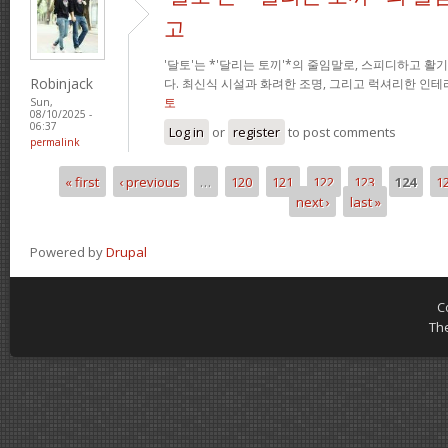
고
'달토'는 *'달리는 토끼'*의 줄임말로, 스피디하고 
Robinjack
다. 최신식 시설과 화려한 조명, 그리고 럭셔리한 인
토
Sun,
08/10/2025 -
06:37
Log in
or
register
to post comments
permalink
« first
‹ previous
…
120
121
122
123
124
1
Pages
next ›
last »
Powered by
Drupal
C
Th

----

> **Directions for this task**:
Can you render every line of text in the listing above as a JSON list of strings, one string per line, skipping blank lines and leaving out the pictures?

> **Reply**:
[
  "고",
  "'달토'는 *'달리는 토끼'*의 줄임말로, 스피디하고 ",
  "Robinjack",
  "다. 최신식 시설과 화려한 조명, 그리고 럭셔리한 인",
  "토",
  "Sun,",
  "08/10/2025 -",
  "06:37",
  "Log in",
  "or",
  "register",
  "to post comments",
  "permalink",
  "« first",
  "‹ previous",
  "…",
  "120",
  "121",
  "122",
  "123",
  "124",
  "1",
  "Pages",
  "next ›",
  "last »",
  "Powered by",
  "Drupal",
  "C",
  "Th"
]